French chocolate muesli
Orangette knows what I'm talking about. Check out her recipe.
This cereal was the undoing of me. Even though, generally, I don't go for cereal in the mornings as it makes me feel full and milky and ill, I have a serious, tragic and incurable weakness for French chocolate muesli. Any time of day: for dinner, a midnight snack when getting home late, at the 3pm-starving-need-sweetness-hour.
It all began when I stepped into the local Carrefour and beheld the immense cereal aisle. Honestly, for a country that reckons it's all about a slice of baguette with jam and some coffee for breakfast, if anything at all, they are getting mighty Americanised in the breakfast cereal department. The cereal section was way, way bigger than anything I've seen in Australia, and there was SO MUCH variation. Not just wheat flakes, but about forty varieties of flavoured, shaped, vitamin-added wheat flakes. Not just sugary childrens' cereal shapes, but five hundred different colours, flavours, additives and so on. For proof, just check out this not-comprehensive selection of French chocolate cereal varieties. And that's just the chocolate ones.

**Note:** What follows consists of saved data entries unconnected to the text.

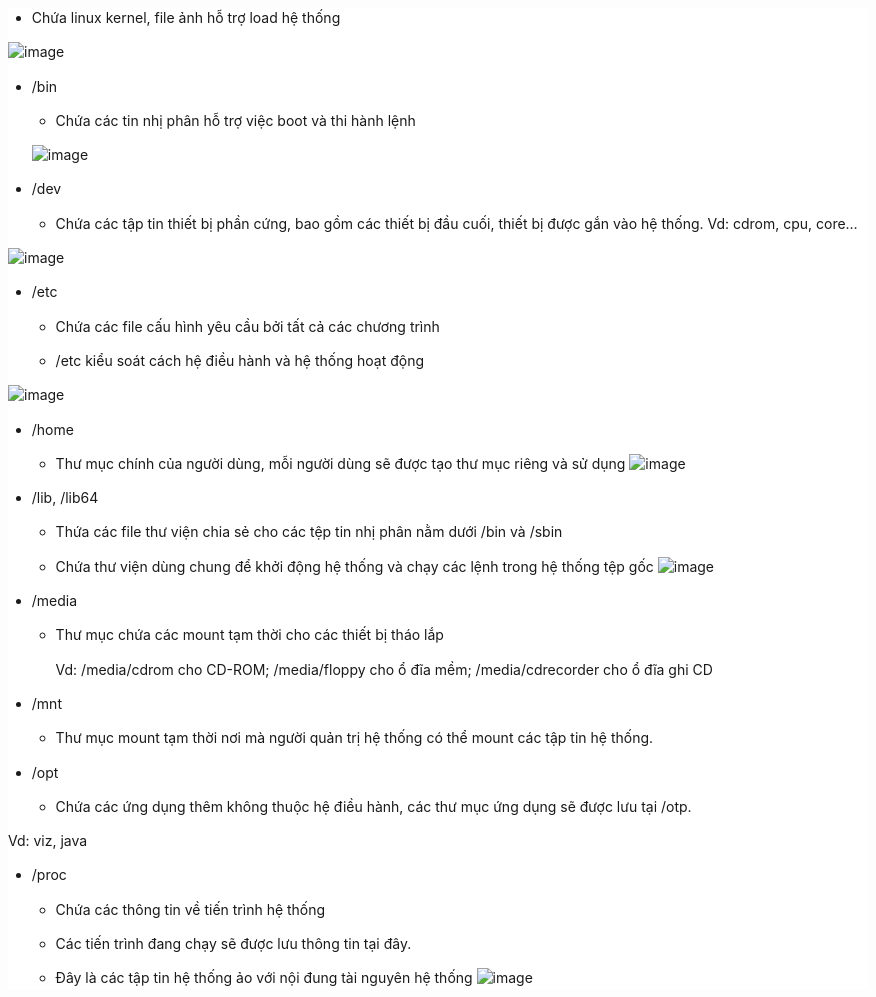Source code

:   - Chứa linux kernel, file ảnh hỗ trợ load hệ thống
 
 ![image](https://user-images.githubusercontent.com/92305335/139211889-cb55beb4-6cfe-4788-abbb-95da20f2bf99.png)


- /bin

  - Chứa các tin nhị phân hỗ trợ việc boot và thi hành lệnh  
  
  ![image](https://user-images.githubusercontent.com/92305335/139216333-83068987-2500-4b0b-acd0-ad73a366aa5c.png)
 
- /dev 

  - Chứa các tập tin thiết bị phần cứng, bao gồm các thiết bị đầu cuối, thiết bị được gắn vào hệ thống. Vd: cdrom, cpu, core… 
 
 ![image](https://user-images.githubusercontent.com/92305335/139216392-aaab20b9-1c8e-4f2b-a087-f7fbbb24cb5d.png)

- /etc 

  - Chứa các file cấu hình yêu cầu bởi tất cả các chương trình

  - /etc kiểu soát cách hệ điều hành và hệ thống hoạt động
 
![image](https://user-images.githubusercontent.com/92305335/139216442-b4498362-9dce-4f4f-b8f5-654727ae8270.png)

- /home 
  - Thư mục chính của người dùng, mỗi người dùng sẽ được tạo thư mục riêng và sử dụng
 ![image](https://user-images.githubusercontent.com/92305335/139216487-a2fa73e2-35da-4a3c-a957-cd3f55bdc84c.png)

- /lib, /lib64 

  - Thứa các file thư viện chia sẻ cho các tệp tin nhị phân nằm dưới /bin và /sbin

  - Chứa thư viện dùng chung để khởi động hệ thống và chạy các lệnh trong hệ thống tệp gốc
![image](https://user-images.githubusercontent.com/92305335/139216512-a3168e36-1038-411d-899b-82bb89d4b1db.png)

 
- /media

  - Thư mục chứa các mount tạm thời cho các thiết bị tháo lắp

	Vd: /media/cdrom cho CD-ROM; /media/floppy cho ổ đĩa mềm; /media/cdrecorder cho ổ đĩa ghi CD

- /mnt

  - Thư mục mount tạm thời nơi mà người quản trị hệ thống có thể mount các tập tin hệ thống.

- /opt

  - Chứa các ứng dụng thêm không thuộc hệ điều hành, các thư mục ứng dụng sẽ được lưu tại /otp.

Vd: viz, java 

- /proc 

  - Chứa các thông tin về tiến trình hệ thống

  - Các tiến trình đang chạy sẽ được lưu thông tin tại đây. 

  - Đây là các tập tin hệ thống ảo với nội đung tài nguyên hệ thống
 ![image](https://user-images.githubusercontent.com/92305335/139216570-b073d928-fba8-4b96-a01c-6707bc7af998.png)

I guess it also shows how insanely obsessed the French are with all things chocolate. Any time of day, anywhere.
Also look at this, from a country where bare-breasted women routinely appear in primetime TV ads for nonrelated products like tyres, yoghurt and natural gas suppliers.
Anyway, my default reaction to situations like this is to look closer: can I benefit from this immense cereal choice? Will this be the end of my aversion to cereal?
And lo and behold... there was the muesli section, taking up the final eighty metres of the cereal aisle. I scanned. Mine eyes lit up upon spying a box of Quaker Chocolate Cruesli. Little did I know that it was the beginning of the end.
Yes, I know that Quaker is not a French brand, but the Carrefour house brand makes a similar product. I've tried 'em all. Basically, the idea is for a super-crunchy, wheaty and nutty cluster muesli, fruitless, baked, most likely terribly bad for you, and enriched with little flat squares of dark chocolate that sometimes crumble apart when soaked in rich cold milk. What a sin it was, but I realised that if I was going to go to hell, then this was the way to go.
I ate that muesli for weeks on end. In handfuls straight from the box, for dinner when I was too lazy to cook, as an afternoon snack served in a little mini glass. Then I came back to Australia.
And it's not available here, thank God, otherwise I would be a 24-7 muesli-eating machine.
I guess it could be ordered online from somewhere, or I could use Orangette's recipe (above) to make my own, but perhaps it's best to remember the muesli fondly as being from another time and place. Sweet, sweet muesli memories!
1 comment:
wow. i totally agree with you. i'm in paris right now for a semester abroad, and the chocolate muesli from carrefour is AMAZING! i have been eating so much chocolate here. i think the only thing that's keeping me in shape is all the walking i have been doing. LOL.